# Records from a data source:

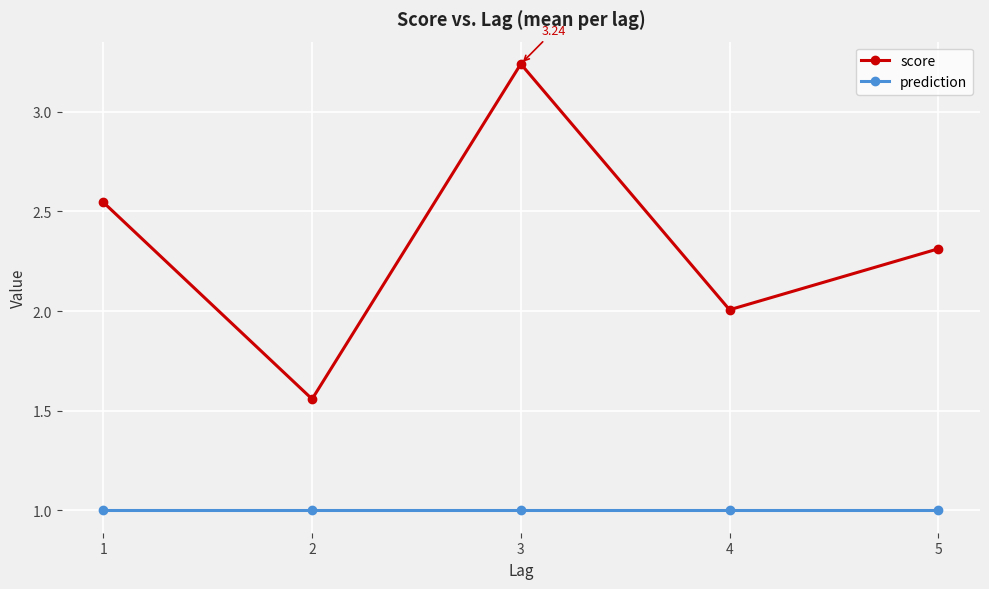

True or false: score has a value of 2.0 at 4.

True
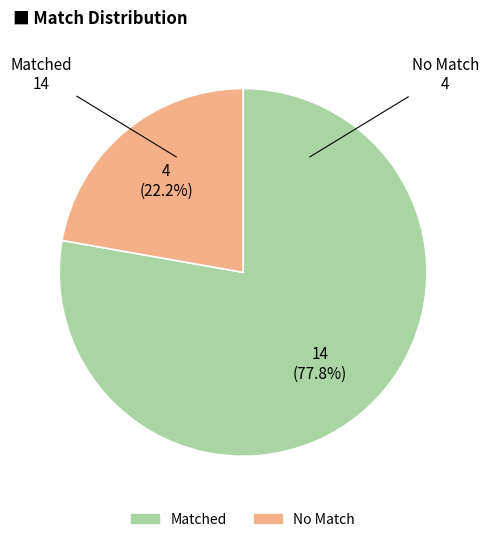

Is there a majority slice in this chart?

Yes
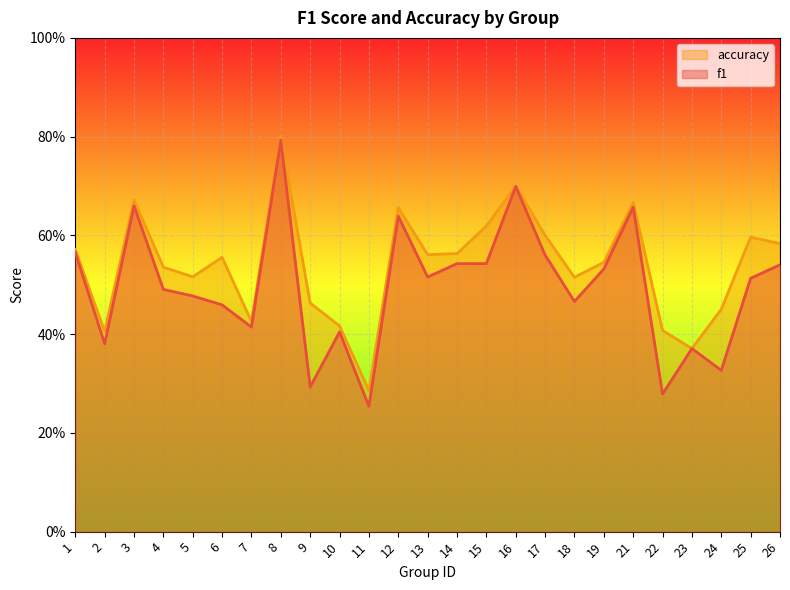

Count the number of data series in this chart.

2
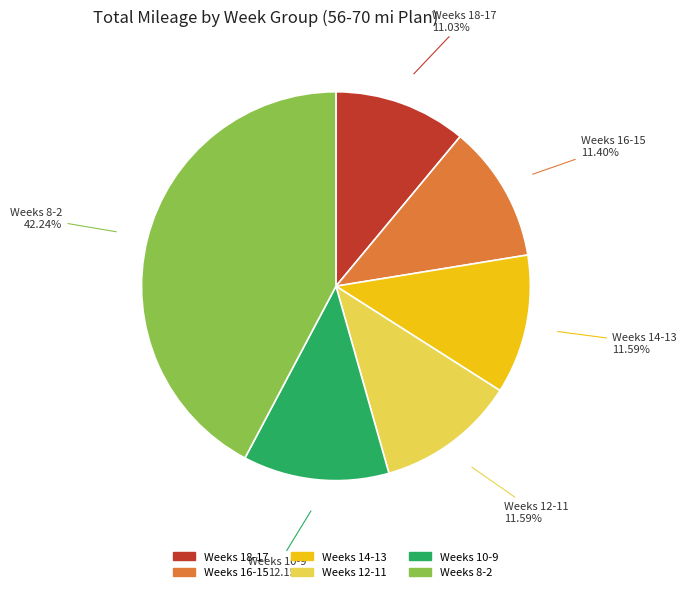

Is there a majority slice in this chart?

No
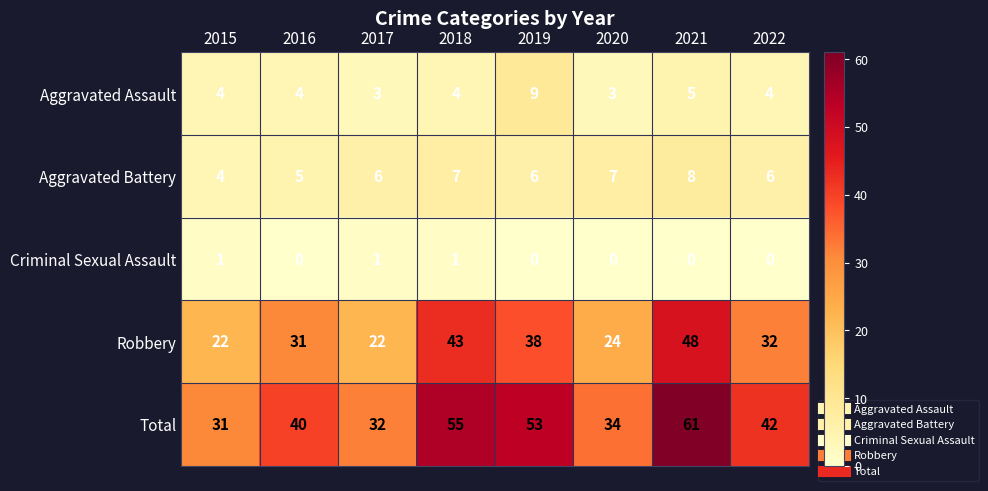

Count the number of categories in the chart.

8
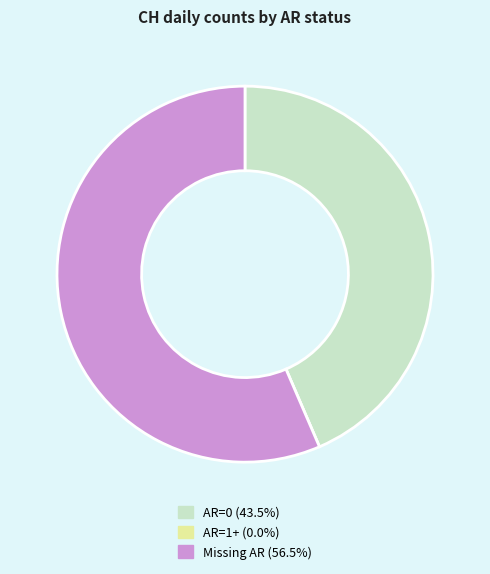

Is there any slice that represents more than half of the pie?

Yes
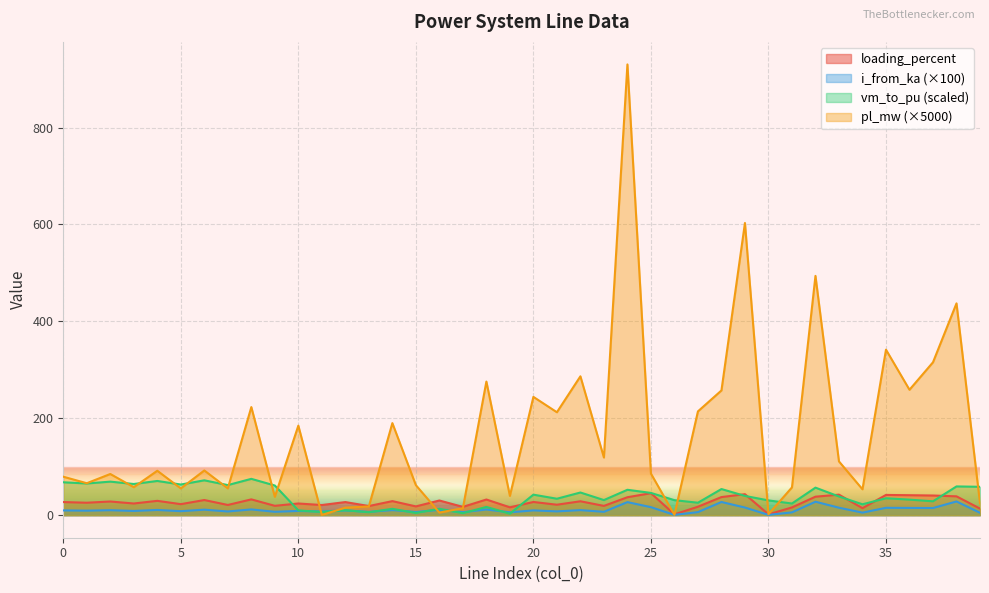

What is the maximum value shown in the chart?

930.2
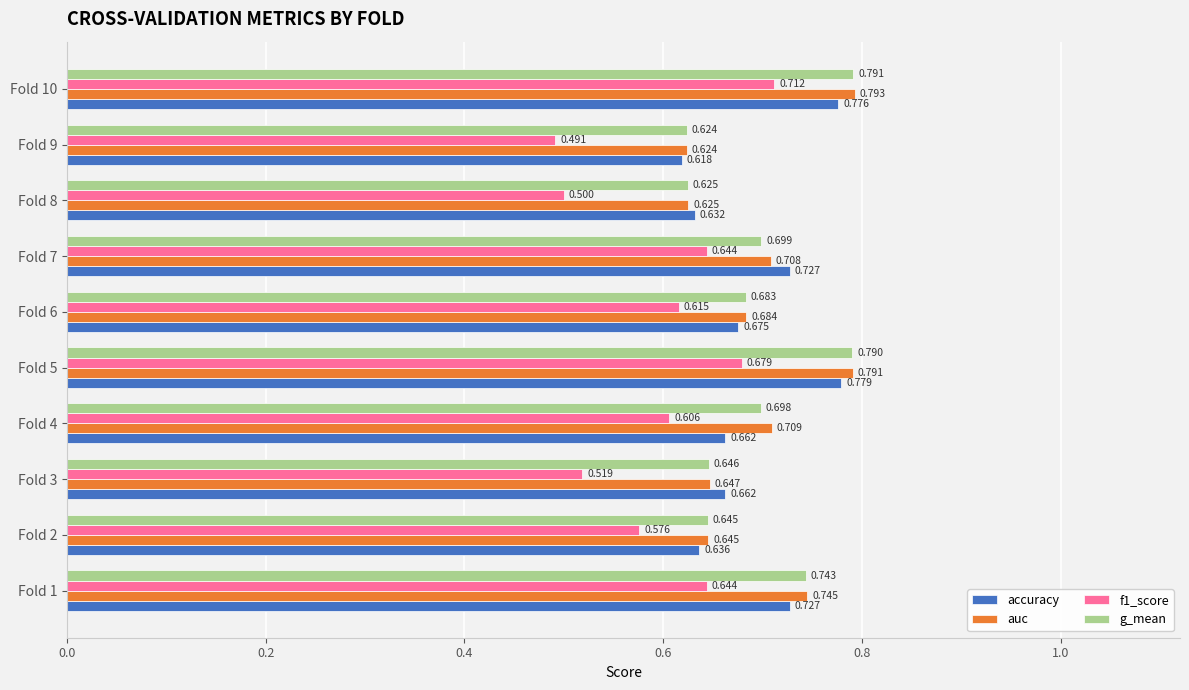

Which series has the largest total across all categories?

auc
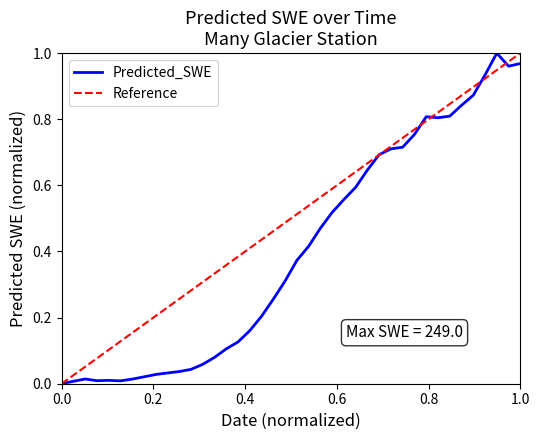

What is the difference between the second highest and second lowest values?

1.0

# THE PROBLEM:
Pull out every line of the material that contains the string "What", copying each one unchanged.

# WRITTEN ANSWER:
What is the maximum value shown in the chart?
What is the difference between the second highest and second lowest values?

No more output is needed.